What mass of urea be dissolved in `171 g` of water so as to decrease the vapour pressure of water by `5%`?

To solve the problem of finding the mass of urea that must be dissolved in 171 g of water to decrease the vapor pressure of water by 5%, we can follow these steps: ### Step 1: Understand the relationship between vapor pressure lowering and mole fraction The lowering of vapor pressure (ΔP) is given as a percentage of the original vapor pressure (P₀). In this case, the decrease is 5%, which can be expressed as: \[ \frac{\Delta P}{P_0} = 0.05 \] This lowering of vapor pressure is directly proportional to the mole fraction of the solute (urea in this case). ### Step 2: Set up the mole fraction equation Let \( N_A \) be the number of moles of water (solvent) and \( N_B \) be the number of moles of urea (solute). The mole fraction of the solute (urea) can be expressed as: \[ X_B = \frac{N_B}{N_A + N_B} \] Since we know that \( \Delta P/P_0 = 0.05 \), we can write: \[ X_B = 0.05 \] ### Step 3: Calculate moles of water (solvent) The number of moles of water can be calculated using its mass and molar mass. The molar mass of water (H₂O) is approximately 18 g/mol. Therefore, the number of moles of water is: \[ N_A = \frac{171 \text{ g}}{18 \text{ g/mol}} = 9.5 \text{ moles} \] ### Step 4: Substitute into the mole fraction equation Now we can substitute \( N_A \) into the mole fraction equation: \[ 0.05 = \frac{N_B}{9.5 + N_B} \] ### Step 5: Solve for \( N_B \) Cross-multiplying gives: \[ 0.05(9.5 + N_B) = N_B \] Expanding this: \[ 0.475 + 0.05N_B = N_B \] Rearranging terms: \[ 0.475 = N_B - 0.05N_B \] \[ 0.475 = 0.95N_B \] Now, solving for \( N_B \): \[ N_B = \frac{0.475}{0.95} \approx 0.5 \text{ moles} \] ### Step 6: Calculate the mass of urea Now that we have the number of moles of urea, we can find the mass of urea using its molar mass.
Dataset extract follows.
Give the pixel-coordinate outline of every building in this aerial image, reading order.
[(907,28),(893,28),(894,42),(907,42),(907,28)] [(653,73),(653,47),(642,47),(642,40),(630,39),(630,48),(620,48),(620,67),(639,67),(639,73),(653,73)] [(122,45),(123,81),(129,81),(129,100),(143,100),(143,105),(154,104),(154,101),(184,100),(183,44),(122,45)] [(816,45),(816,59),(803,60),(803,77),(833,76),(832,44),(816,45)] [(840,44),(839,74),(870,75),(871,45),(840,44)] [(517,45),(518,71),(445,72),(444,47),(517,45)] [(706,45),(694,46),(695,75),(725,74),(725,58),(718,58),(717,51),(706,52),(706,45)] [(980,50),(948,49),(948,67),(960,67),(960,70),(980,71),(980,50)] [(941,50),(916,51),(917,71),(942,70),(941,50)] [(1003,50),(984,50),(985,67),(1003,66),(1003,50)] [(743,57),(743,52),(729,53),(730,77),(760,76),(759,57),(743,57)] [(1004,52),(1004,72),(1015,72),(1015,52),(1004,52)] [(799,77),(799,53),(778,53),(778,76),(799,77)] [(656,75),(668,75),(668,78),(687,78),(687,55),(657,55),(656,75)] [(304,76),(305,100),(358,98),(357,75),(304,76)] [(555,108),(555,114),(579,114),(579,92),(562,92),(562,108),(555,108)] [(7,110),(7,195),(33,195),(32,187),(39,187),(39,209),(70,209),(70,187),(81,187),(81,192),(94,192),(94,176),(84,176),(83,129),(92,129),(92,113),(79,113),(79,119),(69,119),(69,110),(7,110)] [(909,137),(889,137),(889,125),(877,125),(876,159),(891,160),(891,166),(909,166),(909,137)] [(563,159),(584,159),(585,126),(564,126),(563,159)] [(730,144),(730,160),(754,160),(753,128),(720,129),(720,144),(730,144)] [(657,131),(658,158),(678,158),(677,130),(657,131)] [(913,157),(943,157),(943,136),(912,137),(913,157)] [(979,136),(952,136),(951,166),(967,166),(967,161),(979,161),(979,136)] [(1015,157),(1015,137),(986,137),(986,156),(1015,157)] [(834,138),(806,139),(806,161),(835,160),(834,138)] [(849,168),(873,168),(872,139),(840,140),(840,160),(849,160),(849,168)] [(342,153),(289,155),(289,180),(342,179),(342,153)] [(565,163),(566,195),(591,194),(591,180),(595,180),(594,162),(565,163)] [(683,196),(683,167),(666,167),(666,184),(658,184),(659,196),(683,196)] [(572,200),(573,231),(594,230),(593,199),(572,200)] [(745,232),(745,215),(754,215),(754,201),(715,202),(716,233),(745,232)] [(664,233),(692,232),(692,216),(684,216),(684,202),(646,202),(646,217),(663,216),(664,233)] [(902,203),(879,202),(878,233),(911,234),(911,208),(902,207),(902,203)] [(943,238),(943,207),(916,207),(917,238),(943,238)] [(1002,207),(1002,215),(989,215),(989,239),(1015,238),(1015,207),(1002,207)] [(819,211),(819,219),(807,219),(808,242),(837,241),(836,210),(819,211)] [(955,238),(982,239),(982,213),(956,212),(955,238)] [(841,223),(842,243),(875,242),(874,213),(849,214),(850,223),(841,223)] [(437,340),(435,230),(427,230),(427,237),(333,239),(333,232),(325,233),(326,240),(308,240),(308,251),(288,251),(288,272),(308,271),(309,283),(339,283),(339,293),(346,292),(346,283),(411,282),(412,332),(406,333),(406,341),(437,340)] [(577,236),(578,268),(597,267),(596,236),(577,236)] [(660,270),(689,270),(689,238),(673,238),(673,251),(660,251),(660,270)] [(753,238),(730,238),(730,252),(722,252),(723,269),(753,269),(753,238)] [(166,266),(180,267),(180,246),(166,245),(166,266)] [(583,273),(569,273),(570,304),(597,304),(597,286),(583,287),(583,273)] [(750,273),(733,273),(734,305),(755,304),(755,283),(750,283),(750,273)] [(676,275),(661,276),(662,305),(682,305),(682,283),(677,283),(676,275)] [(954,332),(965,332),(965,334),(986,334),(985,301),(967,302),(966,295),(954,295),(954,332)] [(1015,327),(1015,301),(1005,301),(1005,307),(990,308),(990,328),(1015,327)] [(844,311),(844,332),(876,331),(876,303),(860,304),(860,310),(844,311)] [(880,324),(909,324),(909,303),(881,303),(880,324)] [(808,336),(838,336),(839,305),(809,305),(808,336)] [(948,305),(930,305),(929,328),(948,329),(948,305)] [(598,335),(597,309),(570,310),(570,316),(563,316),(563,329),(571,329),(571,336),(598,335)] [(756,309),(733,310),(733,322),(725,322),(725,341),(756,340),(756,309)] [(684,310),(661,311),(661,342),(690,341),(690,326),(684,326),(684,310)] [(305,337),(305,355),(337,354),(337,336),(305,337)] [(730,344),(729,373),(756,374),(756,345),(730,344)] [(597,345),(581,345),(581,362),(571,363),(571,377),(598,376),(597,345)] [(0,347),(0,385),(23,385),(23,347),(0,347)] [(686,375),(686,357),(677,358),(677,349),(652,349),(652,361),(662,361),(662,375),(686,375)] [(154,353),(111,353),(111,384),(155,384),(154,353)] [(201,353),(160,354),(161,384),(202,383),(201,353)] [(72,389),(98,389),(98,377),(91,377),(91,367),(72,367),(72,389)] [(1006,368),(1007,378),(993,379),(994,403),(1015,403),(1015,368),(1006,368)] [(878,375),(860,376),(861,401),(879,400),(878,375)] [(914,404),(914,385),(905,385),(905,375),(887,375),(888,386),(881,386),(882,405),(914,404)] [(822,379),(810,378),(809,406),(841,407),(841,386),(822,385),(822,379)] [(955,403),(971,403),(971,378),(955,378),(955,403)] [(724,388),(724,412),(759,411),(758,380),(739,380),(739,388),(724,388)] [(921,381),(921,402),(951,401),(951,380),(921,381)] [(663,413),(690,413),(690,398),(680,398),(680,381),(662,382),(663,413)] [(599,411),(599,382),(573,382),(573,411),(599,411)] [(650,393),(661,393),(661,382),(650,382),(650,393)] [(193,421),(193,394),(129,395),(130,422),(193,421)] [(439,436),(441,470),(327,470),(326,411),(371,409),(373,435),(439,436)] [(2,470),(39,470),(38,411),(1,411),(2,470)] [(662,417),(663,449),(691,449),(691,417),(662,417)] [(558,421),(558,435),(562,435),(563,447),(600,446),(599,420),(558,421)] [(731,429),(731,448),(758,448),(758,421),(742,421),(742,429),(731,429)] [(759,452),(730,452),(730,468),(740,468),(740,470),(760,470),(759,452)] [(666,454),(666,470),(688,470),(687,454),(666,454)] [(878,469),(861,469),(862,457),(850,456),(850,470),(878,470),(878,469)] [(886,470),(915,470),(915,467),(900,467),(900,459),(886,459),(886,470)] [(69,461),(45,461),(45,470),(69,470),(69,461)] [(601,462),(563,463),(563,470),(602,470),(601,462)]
The molar mass of urea (NH₂CONH₂) is approximately 60 g/mol. Therefore, the mass of urea (W_B) is: \[ W_B = N_B \times \text{molar mass of urea} = 0.5 \text{ moles} \times 60 \text{ g/mol} = 30 \text{ g} \] ### Final Answer The mass of urea that must be dissolved in 171 g of water to decrease the vapor pressure by 5% is **30 g**. ---